Problem description — Rewrite the items from the first line through the line containing "Home Evaluation", swapping "Green" for "Blue" and keeping everything else unchanged. Leave out the pictures.

+ + + +

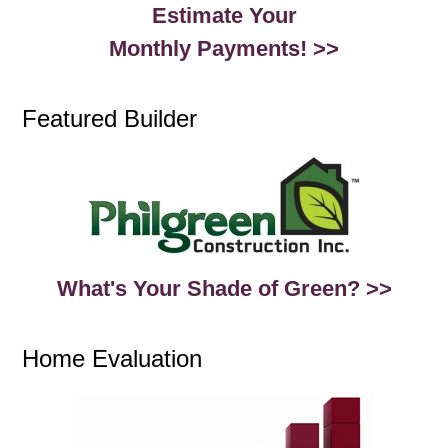
Estimate Your
Monthly Payments! >>
Featured Builder
What's Your Shade of Green? >>
Home Evaluation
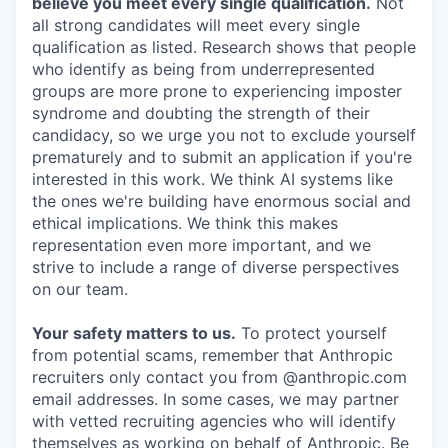
believe you meet every single qualification.
Not
all strong candidates will meet every single
qualification as listed. Research shows that people
who identify as being from underrepresented
groups are more prone to experiencing imposter
syndrome and doubting the strength of their
candidacy, so we urge you not to exclude yourself
prematurely and to submit an application if you're
interested in this work. We think AI systems like
the ones we're building have enormous social and
ethical implications. We think this makes
representation even more important, and we
strive to include a range of diverse perspectives
on our team.
Your safety matters to us.
To protect yourself
from potential scams, remember that Anthropic
recruiters only contact you from @anthropic.com
email addresses. In some cases, we may partner
with vetted recruiting agencies who will identify
themselves as working on behalf of Anthropic. Be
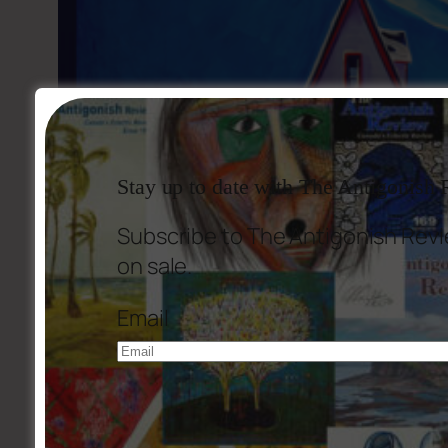
Stay up to date with The Antigonish
Subscribe to The Antigonish Revi
on sale.
Email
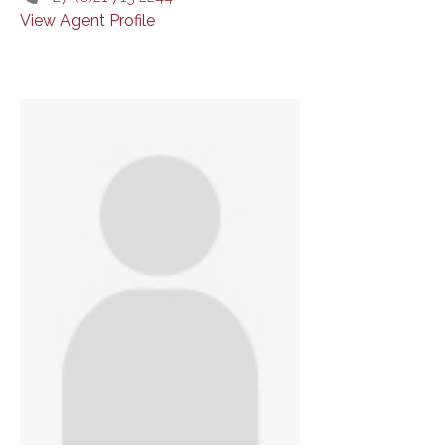
View Agent Profile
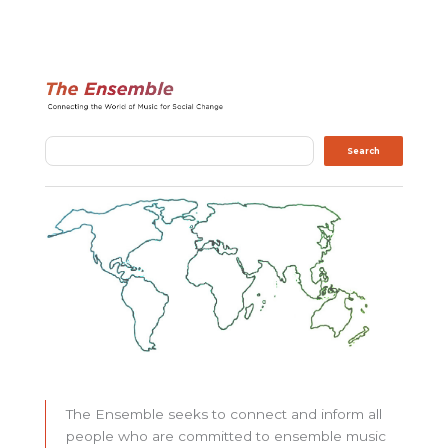
Search
Search
The Ensemble seeks to connect and inform all
people who are committed to ensemble music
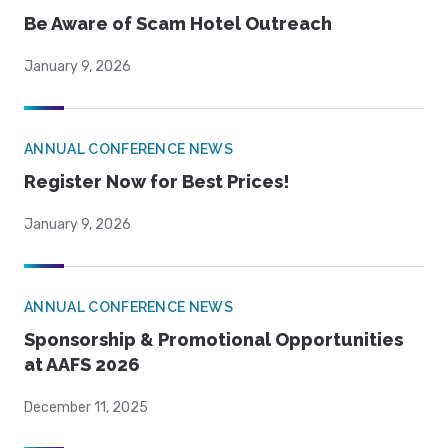
Be Aware of Scam Hotel Outreach
January 9, 2026
ANNUAL CONFERENCE NEWS
Register Now for Best Prices!
January 9, 2026
ANNUAL CONFERENCE NEWS
Sponsorship & Promotional Opportunities
at AAFS 2026
December 11, 2025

+ + + +

Result for this exercise —
Estimate Your
Monthly Payments! >>
Featured Builder
What's Your Shade of Blue? >>
Home Evaluation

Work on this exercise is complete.